Все великие писатели, в сущности, писали только о Любви и Смерти. Не помню, кто это сказал, что все великие романы написаны о трёх вещах: о смерти, о деньгах и о сексе. Заменим секс на любовь – это разные вещи. К ним разная степень сочувствия.
Это вовсе не означает загробное пение церковных певчих и прочие колокола и молебны на каждой странице. Писатель может писать о чём угодно легко, весело, как бы вскользь, – а ты читаешь и чувствуешь, насколько глубоко и страшно человек ощущает дыхание иных пространств. И наоборот – писатель может угрюмо патетически описывать смерти, казни, всяческие ужасы существования, а ты читаешь и видишь, что это кропотливо привязанная к жизни маета, а заглянуть за край хотя бы на тысячную долю воображения, отстегнуть страховочные ремни – у писателя не хватает ни мужества, ни таланта.
Одинокий пишущий человек не прочь пошутить на тему своих загробных дел. Случаются такие редкие вопросы в интервью – от редких и, как правило, молодых журналистов. Недавно один припомнил, как на торжественной презентации моей трилогии «Русская канарейка» в РГГУ, где участвовал хор, исполняющий описанную мной в этом романе ораторию, я, пребывая в хорошем и явно игривом настроении, сказала что-то вроде: «Приятно наблюдать торжественную репетицию своих похорон».
«Дина Ильинична, – спросил юноша простодушно, – а как долго вам хотелось бы прожить?»
Я, конечно, рассмеялась… А потом всерьёз задумалась. Полагаю, на этот вопрос любой творческий человек отвечает примерно одинаково: жить – до того момента, пока управляешь своей жизнью, своим воображением и своими делами, пока не зависишь от посторонних; пока ещё можешь фамильярничать и шутить о матушке-Смерти.

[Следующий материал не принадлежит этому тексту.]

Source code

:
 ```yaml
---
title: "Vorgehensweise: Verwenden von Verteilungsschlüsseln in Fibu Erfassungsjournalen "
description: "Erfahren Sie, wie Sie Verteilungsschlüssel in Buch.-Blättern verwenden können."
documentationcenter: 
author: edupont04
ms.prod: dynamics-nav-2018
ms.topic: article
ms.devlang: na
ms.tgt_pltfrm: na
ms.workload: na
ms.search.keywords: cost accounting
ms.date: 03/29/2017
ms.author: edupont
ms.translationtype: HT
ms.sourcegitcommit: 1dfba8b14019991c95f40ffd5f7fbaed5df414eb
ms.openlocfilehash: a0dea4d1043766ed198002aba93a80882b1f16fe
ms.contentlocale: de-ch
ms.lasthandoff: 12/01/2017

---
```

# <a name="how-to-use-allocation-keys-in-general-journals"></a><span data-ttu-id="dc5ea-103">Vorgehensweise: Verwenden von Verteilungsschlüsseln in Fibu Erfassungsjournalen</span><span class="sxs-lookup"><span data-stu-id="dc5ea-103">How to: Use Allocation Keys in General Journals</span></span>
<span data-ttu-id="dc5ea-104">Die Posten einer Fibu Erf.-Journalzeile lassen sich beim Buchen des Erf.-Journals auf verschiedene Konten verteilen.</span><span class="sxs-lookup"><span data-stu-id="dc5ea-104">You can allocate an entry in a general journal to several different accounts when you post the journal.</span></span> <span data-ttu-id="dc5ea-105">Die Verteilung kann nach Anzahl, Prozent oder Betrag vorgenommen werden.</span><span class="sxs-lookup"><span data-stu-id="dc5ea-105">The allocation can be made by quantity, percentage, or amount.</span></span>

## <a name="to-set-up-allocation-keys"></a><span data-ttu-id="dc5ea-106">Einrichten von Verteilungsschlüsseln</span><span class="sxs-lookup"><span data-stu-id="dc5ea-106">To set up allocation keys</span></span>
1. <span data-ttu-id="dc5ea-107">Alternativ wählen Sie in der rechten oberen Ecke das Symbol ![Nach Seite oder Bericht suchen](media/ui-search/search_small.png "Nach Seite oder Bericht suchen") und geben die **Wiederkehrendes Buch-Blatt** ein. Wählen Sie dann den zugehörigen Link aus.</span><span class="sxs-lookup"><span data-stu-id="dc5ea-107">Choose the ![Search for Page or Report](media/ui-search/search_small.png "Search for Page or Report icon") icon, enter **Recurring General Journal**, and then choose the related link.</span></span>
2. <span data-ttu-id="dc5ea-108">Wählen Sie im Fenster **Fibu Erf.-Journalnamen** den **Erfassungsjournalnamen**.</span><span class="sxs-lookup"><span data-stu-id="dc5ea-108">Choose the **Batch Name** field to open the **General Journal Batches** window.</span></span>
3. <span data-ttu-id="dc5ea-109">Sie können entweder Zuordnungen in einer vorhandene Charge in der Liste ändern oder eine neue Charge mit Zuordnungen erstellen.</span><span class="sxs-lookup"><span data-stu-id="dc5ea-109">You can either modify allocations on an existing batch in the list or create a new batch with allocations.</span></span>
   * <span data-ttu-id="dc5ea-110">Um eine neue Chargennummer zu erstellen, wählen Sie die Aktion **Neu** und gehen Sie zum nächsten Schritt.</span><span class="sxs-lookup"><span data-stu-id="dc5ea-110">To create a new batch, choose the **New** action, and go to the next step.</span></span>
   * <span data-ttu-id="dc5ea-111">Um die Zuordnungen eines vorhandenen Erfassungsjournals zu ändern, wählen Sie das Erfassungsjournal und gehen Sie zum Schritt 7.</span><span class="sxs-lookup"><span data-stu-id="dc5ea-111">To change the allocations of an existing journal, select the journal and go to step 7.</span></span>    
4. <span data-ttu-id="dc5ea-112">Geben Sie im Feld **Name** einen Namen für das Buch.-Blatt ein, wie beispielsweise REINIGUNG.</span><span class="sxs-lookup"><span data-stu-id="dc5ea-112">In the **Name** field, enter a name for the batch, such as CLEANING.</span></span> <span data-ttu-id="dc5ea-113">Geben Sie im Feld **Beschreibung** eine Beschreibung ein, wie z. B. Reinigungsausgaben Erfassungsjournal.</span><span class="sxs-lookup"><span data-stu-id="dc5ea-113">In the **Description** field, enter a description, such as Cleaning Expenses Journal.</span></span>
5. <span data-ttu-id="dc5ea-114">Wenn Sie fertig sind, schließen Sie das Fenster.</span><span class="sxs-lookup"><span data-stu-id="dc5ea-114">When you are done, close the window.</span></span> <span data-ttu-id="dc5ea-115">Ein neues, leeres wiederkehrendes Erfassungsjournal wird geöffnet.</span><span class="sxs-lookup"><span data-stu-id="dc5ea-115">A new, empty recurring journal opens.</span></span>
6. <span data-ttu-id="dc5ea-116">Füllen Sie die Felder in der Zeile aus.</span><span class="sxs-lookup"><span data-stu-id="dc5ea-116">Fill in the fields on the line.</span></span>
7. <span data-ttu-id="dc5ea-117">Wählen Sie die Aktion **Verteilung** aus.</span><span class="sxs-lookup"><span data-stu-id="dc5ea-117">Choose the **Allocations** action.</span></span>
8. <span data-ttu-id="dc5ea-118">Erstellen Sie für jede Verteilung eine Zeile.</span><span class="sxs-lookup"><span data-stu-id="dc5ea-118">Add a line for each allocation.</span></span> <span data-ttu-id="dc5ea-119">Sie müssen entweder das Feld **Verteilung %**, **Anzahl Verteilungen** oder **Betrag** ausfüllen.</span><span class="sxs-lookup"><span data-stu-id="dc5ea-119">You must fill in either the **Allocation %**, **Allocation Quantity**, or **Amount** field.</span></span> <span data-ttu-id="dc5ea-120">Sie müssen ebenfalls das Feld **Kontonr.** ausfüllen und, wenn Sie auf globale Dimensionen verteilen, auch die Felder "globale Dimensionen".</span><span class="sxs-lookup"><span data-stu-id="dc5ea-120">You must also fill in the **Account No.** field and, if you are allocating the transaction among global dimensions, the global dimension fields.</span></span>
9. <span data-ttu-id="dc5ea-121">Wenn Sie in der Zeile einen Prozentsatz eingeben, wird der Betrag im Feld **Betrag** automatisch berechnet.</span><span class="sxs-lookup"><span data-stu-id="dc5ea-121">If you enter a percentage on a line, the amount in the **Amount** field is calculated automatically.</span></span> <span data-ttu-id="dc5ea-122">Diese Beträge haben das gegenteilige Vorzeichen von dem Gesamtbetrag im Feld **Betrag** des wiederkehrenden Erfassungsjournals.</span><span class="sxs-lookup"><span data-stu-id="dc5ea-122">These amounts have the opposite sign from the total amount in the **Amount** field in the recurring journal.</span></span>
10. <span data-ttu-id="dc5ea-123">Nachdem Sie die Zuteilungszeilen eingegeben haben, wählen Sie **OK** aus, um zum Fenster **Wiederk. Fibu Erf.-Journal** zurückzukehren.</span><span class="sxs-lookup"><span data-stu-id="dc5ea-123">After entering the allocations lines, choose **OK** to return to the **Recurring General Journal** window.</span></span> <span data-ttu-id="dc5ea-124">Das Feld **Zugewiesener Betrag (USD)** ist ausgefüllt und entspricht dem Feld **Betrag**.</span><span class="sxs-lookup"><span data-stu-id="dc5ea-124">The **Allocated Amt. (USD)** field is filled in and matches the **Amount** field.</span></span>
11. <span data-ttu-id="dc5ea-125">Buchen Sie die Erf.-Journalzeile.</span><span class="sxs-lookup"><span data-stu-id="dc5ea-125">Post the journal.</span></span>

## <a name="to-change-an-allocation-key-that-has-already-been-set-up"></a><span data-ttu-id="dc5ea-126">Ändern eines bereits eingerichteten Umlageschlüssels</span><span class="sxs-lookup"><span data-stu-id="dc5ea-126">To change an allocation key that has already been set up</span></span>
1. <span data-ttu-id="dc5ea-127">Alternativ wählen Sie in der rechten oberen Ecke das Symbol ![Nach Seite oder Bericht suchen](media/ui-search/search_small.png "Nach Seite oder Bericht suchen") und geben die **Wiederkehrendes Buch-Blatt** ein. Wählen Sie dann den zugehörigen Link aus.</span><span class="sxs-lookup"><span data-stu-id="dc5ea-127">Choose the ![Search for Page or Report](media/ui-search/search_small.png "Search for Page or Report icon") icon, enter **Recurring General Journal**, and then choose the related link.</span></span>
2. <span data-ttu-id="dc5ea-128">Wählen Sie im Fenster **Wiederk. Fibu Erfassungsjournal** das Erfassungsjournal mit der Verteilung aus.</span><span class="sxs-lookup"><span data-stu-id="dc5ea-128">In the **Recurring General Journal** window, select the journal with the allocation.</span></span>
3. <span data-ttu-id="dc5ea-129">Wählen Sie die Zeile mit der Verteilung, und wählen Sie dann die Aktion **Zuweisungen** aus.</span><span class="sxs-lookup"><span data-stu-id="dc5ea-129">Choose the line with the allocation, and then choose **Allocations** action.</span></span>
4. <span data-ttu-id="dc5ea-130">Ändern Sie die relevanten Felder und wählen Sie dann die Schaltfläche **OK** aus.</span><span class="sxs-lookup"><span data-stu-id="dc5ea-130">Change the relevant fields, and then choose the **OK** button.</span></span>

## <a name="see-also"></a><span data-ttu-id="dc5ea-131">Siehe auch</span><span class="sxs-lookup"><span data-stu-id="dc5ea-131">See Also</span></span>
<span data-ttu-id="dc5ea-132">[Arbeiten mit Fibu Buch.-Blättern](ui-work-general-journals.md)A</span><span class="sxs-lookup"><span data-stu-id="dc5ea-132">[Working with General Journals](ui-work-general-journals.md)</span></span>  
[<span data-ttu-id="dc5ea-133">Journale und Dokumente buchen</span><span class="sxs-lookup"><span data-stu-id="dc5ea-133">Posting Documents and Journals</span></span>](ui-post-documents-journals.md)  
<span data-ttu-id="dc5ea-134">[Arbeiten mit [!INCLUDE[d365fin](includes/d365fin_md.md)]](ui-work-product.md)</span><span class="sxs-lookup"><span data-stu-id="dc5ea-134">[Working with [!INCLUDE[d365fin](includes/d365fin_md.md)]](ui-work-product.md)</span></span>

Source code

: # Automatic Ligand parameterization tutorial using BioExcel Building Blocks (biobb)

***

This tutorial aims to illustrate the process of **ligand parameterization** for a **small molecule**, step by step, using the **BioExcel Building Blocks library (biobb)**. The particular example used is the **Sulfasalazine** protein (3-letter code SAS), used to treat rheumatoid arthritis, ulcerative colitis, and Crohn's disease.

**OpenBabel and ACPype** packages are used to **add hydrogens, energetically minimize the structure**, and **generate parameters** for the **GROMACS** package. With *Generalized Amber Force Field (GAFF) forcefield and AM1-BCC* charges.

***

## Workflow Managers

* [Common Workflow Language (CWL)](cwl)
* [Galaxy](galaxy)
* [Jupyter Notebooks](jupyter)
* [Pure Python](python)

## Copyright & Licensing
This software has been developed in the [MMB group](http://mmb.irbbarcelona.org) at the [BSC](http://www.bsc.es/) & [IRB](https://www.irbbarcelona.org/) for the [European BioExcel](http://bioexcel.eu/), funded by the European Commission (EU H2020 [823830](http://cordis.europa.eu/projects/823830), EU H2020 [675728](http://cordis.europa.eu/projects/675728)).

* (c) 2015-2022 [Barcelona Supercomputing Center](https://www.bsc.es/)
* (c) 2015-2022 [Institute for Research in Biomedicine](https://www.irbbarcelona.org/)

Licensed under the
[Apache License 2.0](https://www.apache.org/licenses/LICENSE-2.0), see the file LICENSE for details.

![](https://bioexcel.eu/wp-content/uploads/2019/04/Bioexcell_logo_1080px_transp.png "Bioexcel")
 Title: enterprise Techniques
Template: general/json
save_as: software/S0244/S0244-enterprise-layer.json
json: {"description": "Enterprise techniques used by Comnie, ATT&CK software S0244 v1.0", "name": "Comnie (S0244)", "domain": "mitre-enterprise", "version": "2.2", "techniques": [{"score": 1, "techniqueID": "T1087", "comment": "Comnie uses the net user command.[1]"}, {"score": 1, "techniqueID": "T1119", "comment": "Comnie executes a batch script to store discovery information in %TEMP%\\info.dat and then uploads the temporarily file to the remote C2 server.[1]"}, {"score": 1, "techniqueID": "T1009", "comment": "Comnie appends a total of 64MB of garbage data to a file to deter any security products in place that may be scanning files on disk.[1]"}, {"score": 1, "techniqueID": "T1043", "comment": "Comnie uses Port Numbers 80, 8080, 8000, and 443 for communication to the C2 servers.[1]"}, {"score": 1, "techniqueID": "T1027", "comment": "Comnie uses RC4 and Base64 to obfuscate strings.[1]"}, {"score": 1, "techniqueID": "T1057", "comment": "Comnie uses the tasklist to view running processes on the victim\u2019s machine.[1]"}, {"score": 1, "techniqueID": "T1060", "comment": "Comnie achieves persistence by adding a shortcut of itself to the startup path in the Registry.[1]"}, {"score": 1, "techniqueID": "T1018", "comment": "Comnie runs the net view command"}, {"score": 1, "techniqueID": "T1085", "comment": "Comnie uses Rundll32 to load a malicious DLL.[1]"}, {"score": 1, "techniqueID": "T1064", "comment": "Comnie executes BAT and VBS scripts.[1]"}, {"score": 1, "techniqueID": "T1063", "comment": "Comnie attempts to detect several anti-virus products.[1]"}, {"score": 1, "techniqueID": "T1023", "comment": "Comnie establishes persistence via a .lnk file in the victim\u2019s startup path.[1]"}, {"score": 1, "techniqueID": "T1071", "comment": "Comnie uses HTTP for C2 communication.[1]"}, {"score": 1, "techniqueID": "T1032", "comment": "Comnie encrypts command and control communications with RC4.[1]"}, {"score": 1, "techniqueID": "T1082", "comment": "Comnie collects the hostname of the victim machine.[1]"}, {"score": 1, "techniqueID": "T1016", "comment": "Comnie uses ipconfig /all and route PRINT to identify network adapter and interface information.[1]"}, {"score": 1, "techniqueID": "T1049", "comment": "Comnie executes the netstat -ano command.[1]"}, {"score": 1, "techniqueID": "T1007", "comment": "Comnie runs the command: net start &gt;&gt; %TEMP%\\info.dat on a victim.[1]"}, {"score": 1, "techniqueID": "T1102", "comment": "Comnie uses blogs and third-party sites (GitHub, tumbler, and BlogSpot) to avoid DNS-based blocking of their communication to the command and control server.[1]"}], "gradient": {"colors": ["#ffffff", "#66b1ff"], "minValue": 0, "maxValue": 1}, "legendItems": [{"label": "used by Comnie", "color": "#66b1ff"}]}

Совсем недавно и, как всегда, неожиданно моя бренная биография отсчитала очередной юбилей. С недоверчивым удивлением я про себя проговариваю все эти цифры. У меня вообще ощущение, что я всегда (и сейчас) пребываю в эмоционально насыщенном возрасте умного подростка, внезапно рванувшего в своём развитии: лет, примерно, четырнадцати. И по внутреннему ощущению, по какому-то удивлённому отношению к жизни, я никуда и не двинулась. А юбилеи… бог с ними. Сколько там натикало? Это как в такси: ты едешь, счётчик тикает, но ведь он имеет отношение к этой машине, а не к тебе лично. Ты заплатишь за поездку длиною в жизнь, выйдешь из машины и пойдёшь по своим делам.
Когда, похоронив своего последнего героя, писатель и сам покидает этот мир, исполненный для него божественной кириллицы и ныне навек умолкнувший, наступают совсем иные времена для его книг.